Due to increased demand of security and fast development in communication, networking, computer software, web and mobility, there are enormous demand in better user authentication and personalization techniques. Many of the authentication systems are not very reliable specifically in ad-hoc network where two or more devices or nodes or terminals with wireless communications and networking capability communicate with each other without the aid of any centralized administrator. They can be broken, stolen or forgotten. Similarly, the attackers can control access to secured locations for passwords. For these problems, one of the most effective ways is using biometrics to avoid password to be stolen or forgotten (Srivastava et al., 2013).

Smart cards offer consistent authentication by executing challenge-response protocols without revealing implanted secret keys. This tamper resistant device is used in many applications where control over the execution of an algorithm or secrecy protection is required (Boneh et al., 1999). These are also physical security boundaries implemented to restrict the scope of physical attacks (Ferres et al., 2018). Further, reasons for its first choice are small physical size, the portability, the ease of nonvolatile memory, and the security guaranteed by a single chip computer embedded in a plastic card (Buhari et al., 2022).

But usage of smart card authentication scheme in remote environment may be difficult to users due to cost of acquiring and implementing smart card facilities. That is, installation of the necessary infrastructure for smart cards, together with the technique of uploading diverse secure access modules (SAMs) into card readers.

These problems motivate the use of external memory instead of smart card (Rhee et al., 2009; Chen et al., 2012; Jiang et al., 2013; He et al., 2013; Kumari et al., 2014). But the problem of non-tamper resistance property associated with external memory limited researches in that direction (Buhari et al., 2022).
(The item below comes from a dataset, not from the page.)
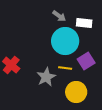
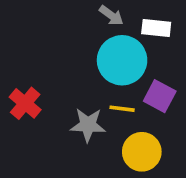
purple square: (86, 61) -> (160, 96), turned -30
gray star: (46, 77) -> (88, 125), turned 30

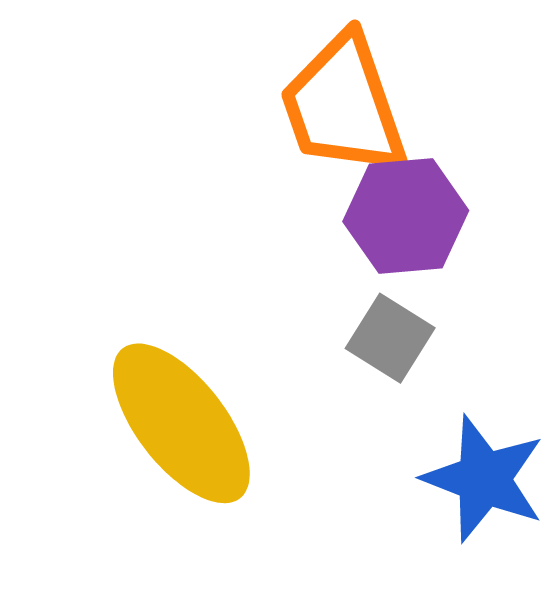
As such, client file that exhibit light weight tamper resistance property stored in external memory can be used. The advantage of using this special client file is portability and ease of acquirement especially in schools online portals, online resources portal and e-commerce portals. A technique to make a client file in an external memory to exhibit a light weight tamper resistance property is proposed. The characteristics and design considerations that make smart card tamper resistance is reviewed. Characteristics or features that will make a client file to exhibit light weight tamper resistance property are formulated. The basic system design and software design of the proposed client file is presented and modeled. This will enable implementation of the proposed system using any prepared programming or scripting language of one’s choice. The Kumari et al., (2014) scheme which is the latest research that uses external memory for remote user authentication has been reviewed. The proposed scheme and reviewed scheme are also evaluated for efficiency, tamper resistance and impersonation attack.

The contributions of this research are as follows:

  • 1.

    The techniques that will enable client file residing in an external memory to exhibit light weight tamper resistance property are formulated. Followed strictly this feature during the design and implementation of the client file system will make it to be light weight tamperproof.

  • 2.

    The design and modeling of the proposed client file system is presented. This will enable its implementation and deployment using any programming language or scripting language of one’s choice.

The rest of this research is presented as follows: section 2 is literature review, section 3 is review of Kumari et al., (2014) scheme, section 4 is smart design review, section 5 is proposed light weight tamper resistance client file design presentation, section 6 is evaluation of the proposed system and section 7 is conclusion.